Les géants du Net sont prévenus : il faudra désormais compter sur la taxe Gafa en France. Malgré le ton menaçant de Donald Trump, le texte a été voté le 11 juillet. L’Hexagone s’impose comme l’un des pays les plus en pointe sur le sujet, réaffirme sa souveraineté … et trouve un moyen supplémentaire de renflouer ses caisses.

« La France décide souverainement de ses dispositions fiscales ». C’est sur un ton diplomate mais résolument ferme que Bruno Le Maire s’est félicité de l’adoption de la désormais célèbre taxe Gafa. Cette déclaration qui confine à la lapalissade prend tout son sens au regard du contexte international ambiant. Piqué par ce qui n’était encore qu’un projet de réforme fiscale, Donald Trump avait haussé le ton. Le président des États-Unis a en effet annoncé l’ouverture d’une enquête outre-Atlantique sur les effets de l’instauration de cette nouvelle taxe, un pouvoir qu’il tire de l’article 301 du Trade Act de 1974. Objectif de la manœuvre ? Établir son éventuel caractère discriminatoire ou déraisonnable et trancher la question de savoir si elle alourdit ou pénalise le commerce américain. Une attitude destinée à intimider la France, voire à la faire renoncer à son projet d’imposition des poids lourds du Net, dont beaucoup sont américains. Un coup d’épée dans l’eau. Adopté par Sénat le 11 juillet, le texte, qui prévoit une imposition de 3 % du chiffre d’affaires issu de la publicité en ligne, de l’utilisation de données personnelles et des ventes réalisées sur les places de marché, s’appliquera rétroactivement au 1er janvier 2019.

Coup double

Le France aura donc tenu bon dans le bras de fer engagé avec son homologue américain. Avec ce vote, le gouvernement fait coup double. Non seulement il affirme la place du pays comme pionnier sur le sujet mais il concrétise également l’une de ses priorités pour le quinquennat. S’inspirant largement du projet de directive européenne rejeté en mars faute d’avoir recueilli l’unanimité des suffrages des vingt-huit membres, le texte cible les entreprises qui réalisent un chiffre d’affaires supérieur à 750 millions d’euros sur leurs activités numériques dans le monde, dont 25 millions d’euros en France. Concrètement, ce sont majoritairement des groupes américains qui devraient être concernés par cette mesure. Au-delà des Google, Apple, Facebook et Amazon, Airbnb et Instagram ne devraient pas échapper au couperet fiscal.

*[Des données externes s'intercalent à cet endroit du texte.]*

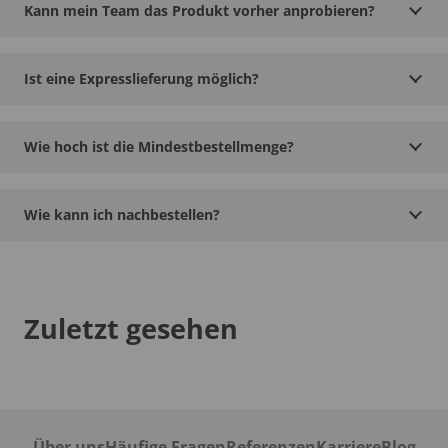
Kann mein Team das Produkt vorher anprobieren?
Ist eine Expresslieferung möglich?
Wie hoch ist die Mindestbestellmenge?
Wie kann ich nachbestellen?
Zuletzt gesehen
Über uns
Häufige Fragen
Referenzen
Karriere
Blog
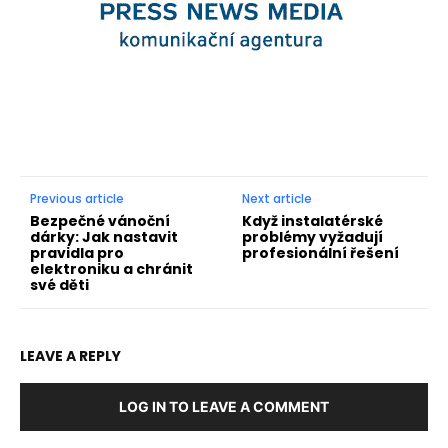
Previous article
Next article
Bezpečné vánoční
Když instalatérské
dárky: Jak nastavit
problémy vyžadují
pravidla pro
profesionální řešení
elektroniku a chránit
své děti
LEAVE A REPLY
LOG IN TO LEAVE A COMMENT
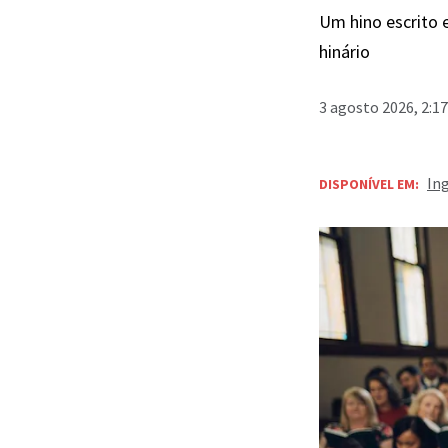
Um hino escrito 
hinário
3 agosto 2026, 2:1
In
DISPONÍVEL EM:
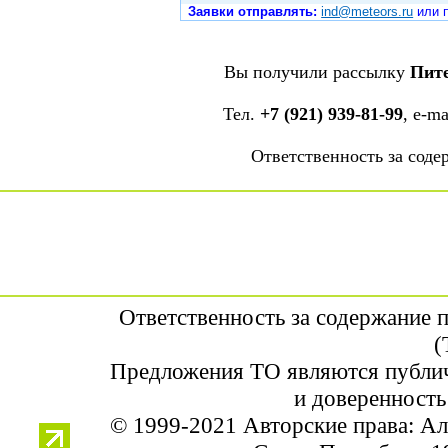
Заявки отправлять:
ind@meteors.ru
или п
Вы получили рассылку
Пит
Тел.
+7 (921) 939-81-99
, е-m
Ответственность за сод
Ответственность за содержание 
(
Предложения ТО являются публич
и доверенность
© 1999-2021 Авторские права: А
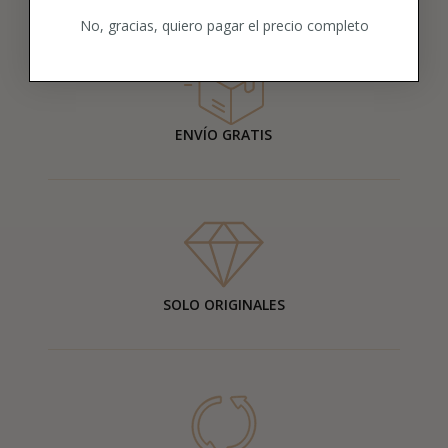
No, gracias, quiero pagar el precio completo
ENVÍO GRATIS
SOLO ORIGINALES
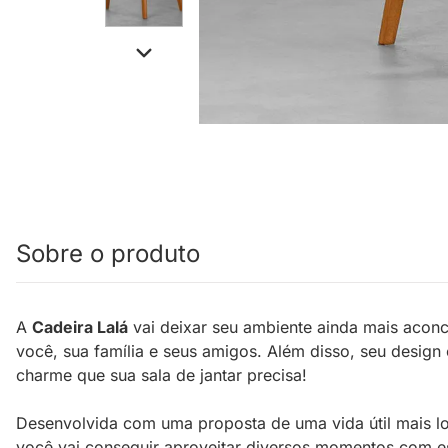
Sobre o produto
A
Cadeira Lalá
vai deixar seu ambiente ainda mais aconc
você, sua família e seus amigos. Além disso, seu design
charme que sua sala de jantar precisa!
Desenvolvida com uma proposta de uma vida útil mais l
você vai conseguir aproveitar diversos momentos com e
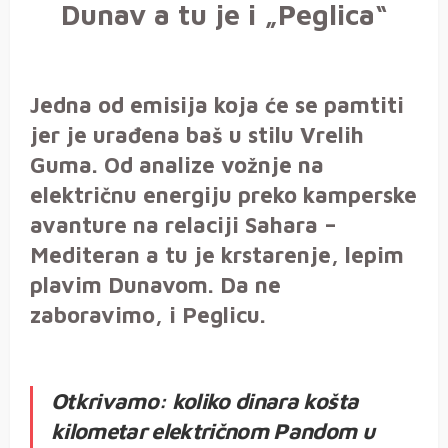
Dunav a tu je i „Peglica“
Jedna od emisija koja će se pamtiti
jer je urađena baš u stilu Vrelih
Guma. Od analize vožnje na
električnu energiju preko kamperske
avanture na relaciji Sahara –
Mediteran a tu je krstarenje, lepim
plavim Dunavom. Da ne
zaboravimo, i Peglicu.
Otkrivamo: koliko dinara košta
kilometar električnom Pandom u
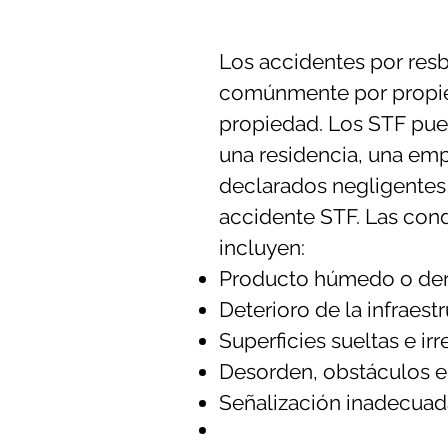
Los accidentes por resb
comúnmente por propiet
propiedad. Los STF puede
una residencia, una empr
declarados negligentes
accidente STF. Las con
incluyen:
Producto húmedo o der
Deterioro de la infraest
Superficies sueltas e ir
Desorden, obstáculos en
Señalización inadecuada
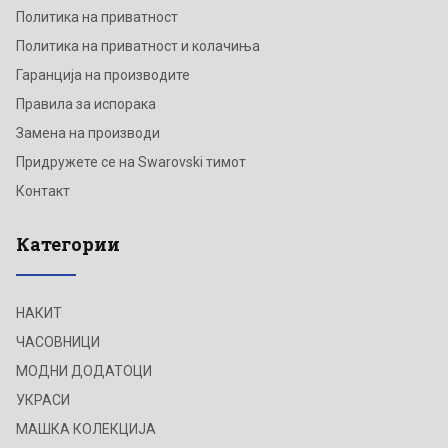
Политика на приватност
Политика на приватност и колачиња
Гаранција на производите
Правила за испорака
Замена на производи
Придружете се на Swarovski тимот
Контакт
Категории
НАКИТ
ЧАСОВНИЦИ
МОДНИ ДОДАТОЦИ
УКРАСИ
МАШКА КОЛЕКЦИЈА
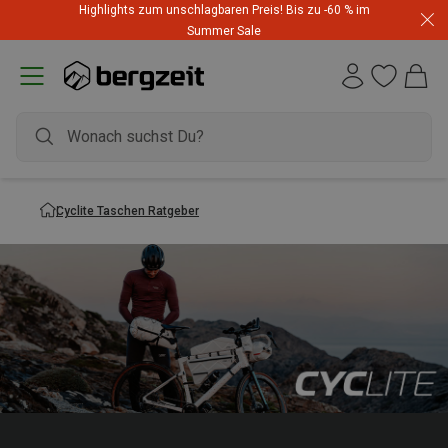
Highlights zum unschlagbaren Preis! Bis zu -60 % im
Summer Sale
Cyclite Taschen Ratgeber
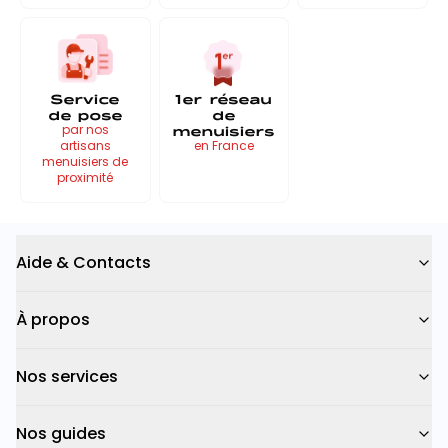
Service
1er réseau
de pose
de
menuisiers
par nos
artisans
en France
menuisiers de
proximité
Aide & Contacts
À propos
Nos services
Nos guides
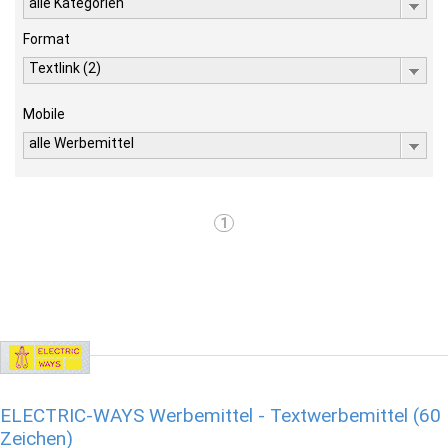
alle Kategorien
Format
Textlink (2)
Mobile
alle Werbemittel
1
ELECTRIC-WAYS Werbemittel - Textwerbemittel (60
Zeichen)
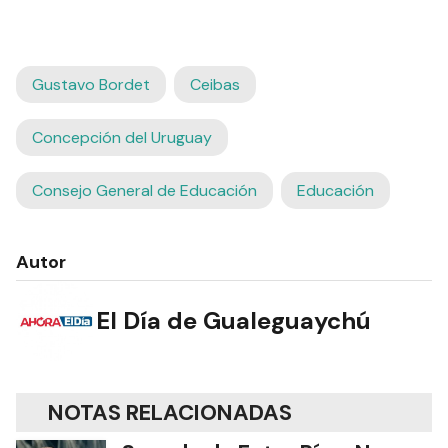
Gustavo Bordet
Ceibas
Concepción del Uruguay
Consejo General de Educación
Educación
Autor
El Día de Gualeguaychú
NOTAS RELACIONADAS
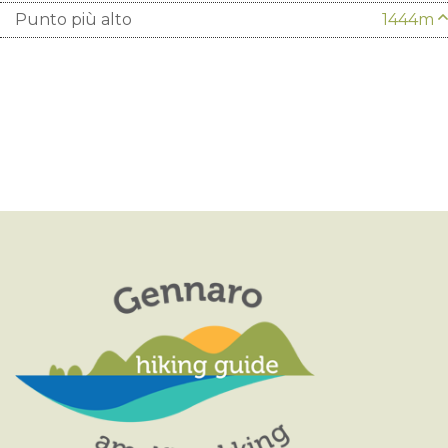
Punto più alto
1444m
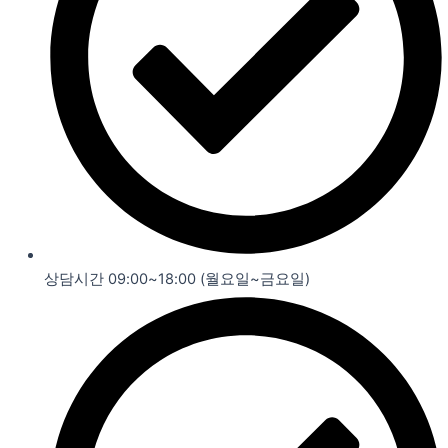
상담시간 09:00~18:00 (월요일~금요일)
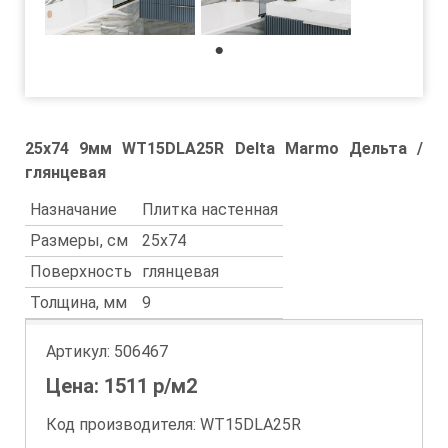
1
25x74 9мм WT15DLA25R Delta Marmo Дельта /
глянцевая
Назначание
Плитка настенная
Размеры, см
25x74
Поверхность
глянцевая
Толщина, мм
9
Артикул:
506467
Цена:
1511
р/м2
Код производителя: WT15DLA25R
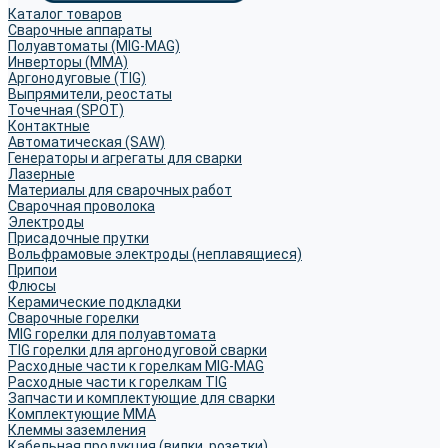
Каталог товаров
Сварочные аппараты
Полуавтоматы (MIG-MAG)
Инверторы (MMA)
Аргонодуговые (TIG)
Выпрямители, реостаты
Точечная (SPOT)
Контактные
Автоматическая (SAW)
Генераторы и агрегаты для сварки
Лазерные
Материалы для сварочных работ
Сварочная проволока
Электроды
Присадочные прутки
Вольфрамовые электроды (неплавящиеся)
Припои
Флюсы
Керамические подкладки
Сварочные горелки
MIG горелки для полуавтомата
TIG горелки для аргонодуговой сварки
Расходные части к горелкам MIG-MAG
Расходные части к горелкам TIG
Запчасти и комплектующие для сварки
Комплектующие ММА
Клеммы заземления
Кабельная продукция (вилки, розетки)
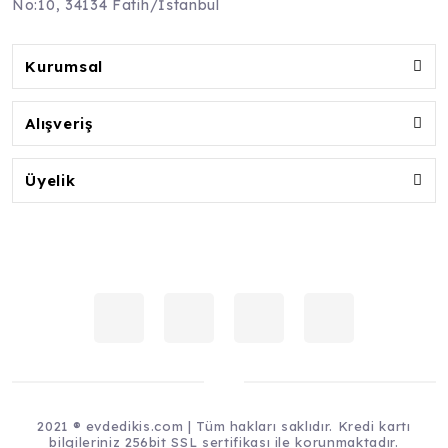
No:10, 34134 Fatih/İstanbul
Kurumsal
Alışveriş
Üyelik
2021 ® evdedikis.com | Tüm hakları saklıdır. Kredi kartı
bilgileriniz 256bit SSL sertifikası ile korunmaktadır.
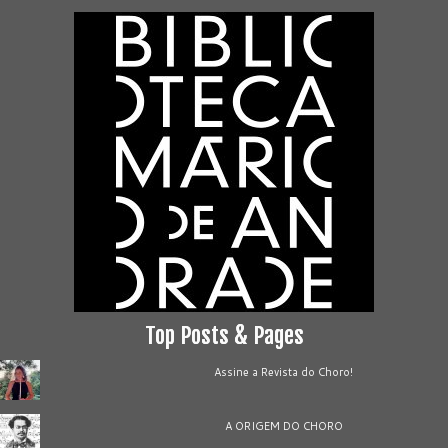
Top Posts & Pages
Assine a Revista do Choro!
A ORIGEM DO CHORO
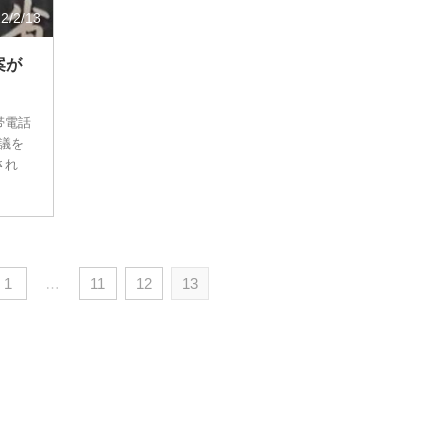
2/2/13
案が
帯電話
議を
され
1
…
11
12
13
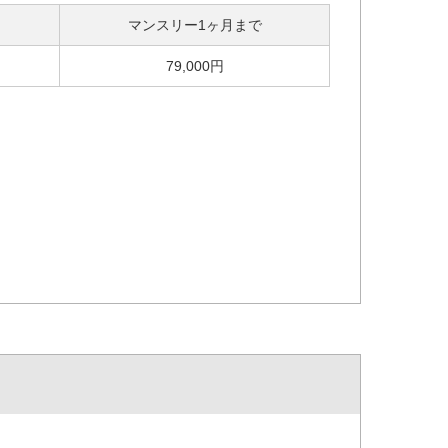
マンスリー1ヶ月まで
79,000円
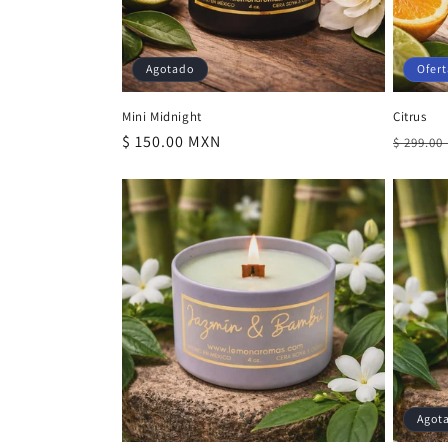
Agotado
Ofert
Mini Midnight
Citrus
Precio
$ 150.00 MXN
Precio
$ 299.00
habitual
habitu
Agot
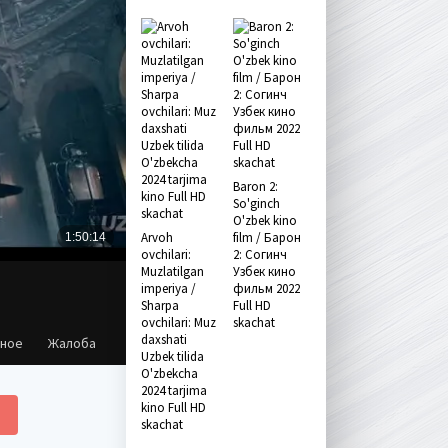
Baron 2:
So'ginch
O'zbek kino
Arvoh
film / Барон
ovchilari:
2: Согинч
Muzlatilgan
Узбек кино
imperiya /
фильм 2022
Sharpa
Full HD
ovchilari: Muz
skachat
daxshati
нное
Жалоба
Uzbek tilida
O'zbekcha
2024 tarjima
kino Full HD
skachat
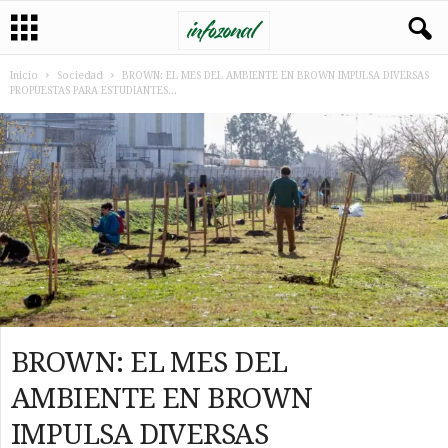
Inicio
Sociedad
BROWN: EL MES DEL AMBIENTE EN BROWN IMPULSA DIVERSAS
PROPUESTAS PARA ESTUDIANTES...
BROWN: EL MES DEL
AMBIENTE EN BROWN
IMPULSA DIVERSAS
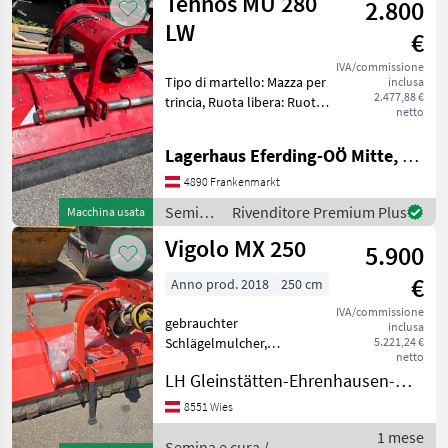
Tehnos MU 280
2.800
Tehnos
LW
€
IVA/commissione
Tipo di martello: Mazza per
inclusa
2.477,88 €
trincia, Ruota libera: Ruota
netto
libera nella trasmissione,
Orientamento laterale:
Lagerhaus Eferding-OÖ Mitte, Frankenmarkt
Idraulico Semina e cura
Trinciatutto
4890 Frankenmarkt
Semina
Rivenditore Premium Plus
Macchina usata
e cura /
Vigolo MX 250
5.900
Tehnos
€
Anno prod. 2018
250 cm
IVA/commissione
gebrauchter
inclusa
Schlägelmulcher,
5.221,24 €
netto
Arbeitsbreite 2, 5m, hydr.
LH Gleinstätten-Ehrenhausen-Wies eGen
Seitenverschub,
Gelenkwelle. Tipo di
8551 Wies
martello: Mazza per trincia,
1 mese
Ruota libera: Ruota libera
Semina e cura /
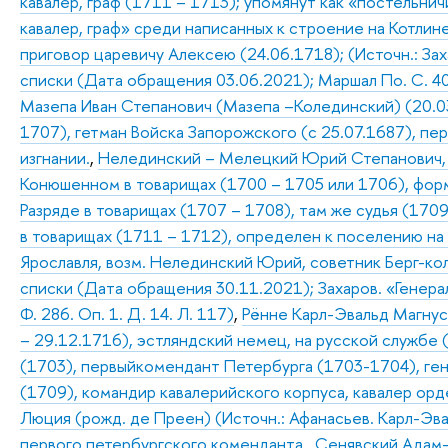
кавалер, граф (1711 – 1713); упомянут как «постельнич
кавалер, граф» среди написанных к строение на Котлине
приговор царевичу Алексею (24.06.1718); (Источн.: Зах
списки (Дата обращения 03.06.2021); Маршал По. С. 40
Мазепа Иван Степанович (Мазепа –Колединский) (20.03
1707), гетман Войска Запорожского (с 25.07.1687), пе
изгнании.
,
Нелединский – Мелецкий Юрий Степанович, (
Конюшенном в товарищах (1700 – 1705 или 1706), форм
Разряде в товарищах (1707 – 1708), там же судья (1709
в товарищах (1711 – 1712), определен к поселению на 
Ярославля, возм. Нелединский Юрий, советник Берг-кол
списки (Дата обращения 30.11.2021); Захаров. «Генерал
Ф. 286. Оп. 1. Д. 14. Л. 117)
,
Рённе Карл-Эвальд Магнус 
– 29.12.1716), эстляндский немец, на русской службе 
(1703), первыйкомендант Петербурга (1703-1704), ген
(1709), командир кавалерийского корпуса, кавалер ор
Люция (рожд. де Преен) (Источн.: Афанасьев. Карл-Эв
первого петербургского коменданта
,
Сенявский Адам-Н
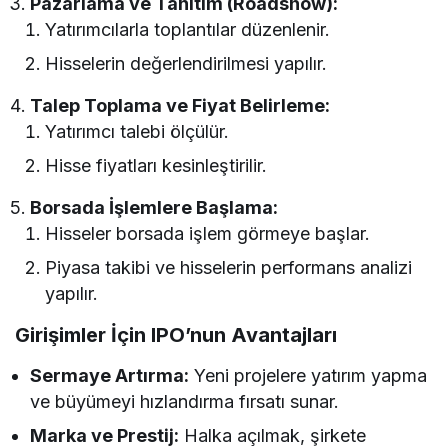
Pazarlama ve Tanıtım (Roadshow):
Yatırımcılarla toplantılar düzenlenir.
Hisselerin değerlendirilmesi yapılır.
Talep Toplama ve Fiyat Belirleme:
Yatırımcı talebi ölçülür.
Hisse fiyatları kesinleştirilir.
Borsada İşlemlere Başlama:
Hisseler borsada işlem görmeye başlar.
Piyasa takibi ve hisselerin performans analizi
yapılır.
Girişimler İçin IPO’nun Avantajları
Sermaye Artırma:
Yeni projelere yatırım yapma
ve büyümeyi hızlandırma fırsatı sunar.
Marka ve Prestij:
Halka açılmak, şirkete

Le texte n'a pas vocation à s'inscrire dans la durée

De là à taxer ce dispositif d’anti américain, il n’y a qu’un pas qu’il ne faut pas franchir. Le français Criteo fait partie de la trentaine de groupes répondant aux critères d’application de la nouvelle taxe. À écouter Bruno Le Maire, la seule chose qui compte est de « rétablir la justice fiscale », et ce quelle que soit la nationalité des groupes concernés. D’ailleurs, le texte n’a pas vocation à s’inscrire dans la durée puisque, comme l’a rappelé le gouvernement, dès qu’une solution mondiale aura été trouvée, elle se substituera au dispositif français. Au regard de l’impossibilité pour les vingt-huit de se mettre d’accord sur le sujet, il n’est pas impossible que la taxe Gafa ait de très beaux et longs jours devant elle d’ici à ce qu’un consensus émerge. En attendant, elle permet au gouvernement de tabler sur des revenus supplémentaires estimés à 400 millions d’euros en 2019 puis 650 millions d’euros en 2020. Une aubaine dans un contexte budgétaire tendu.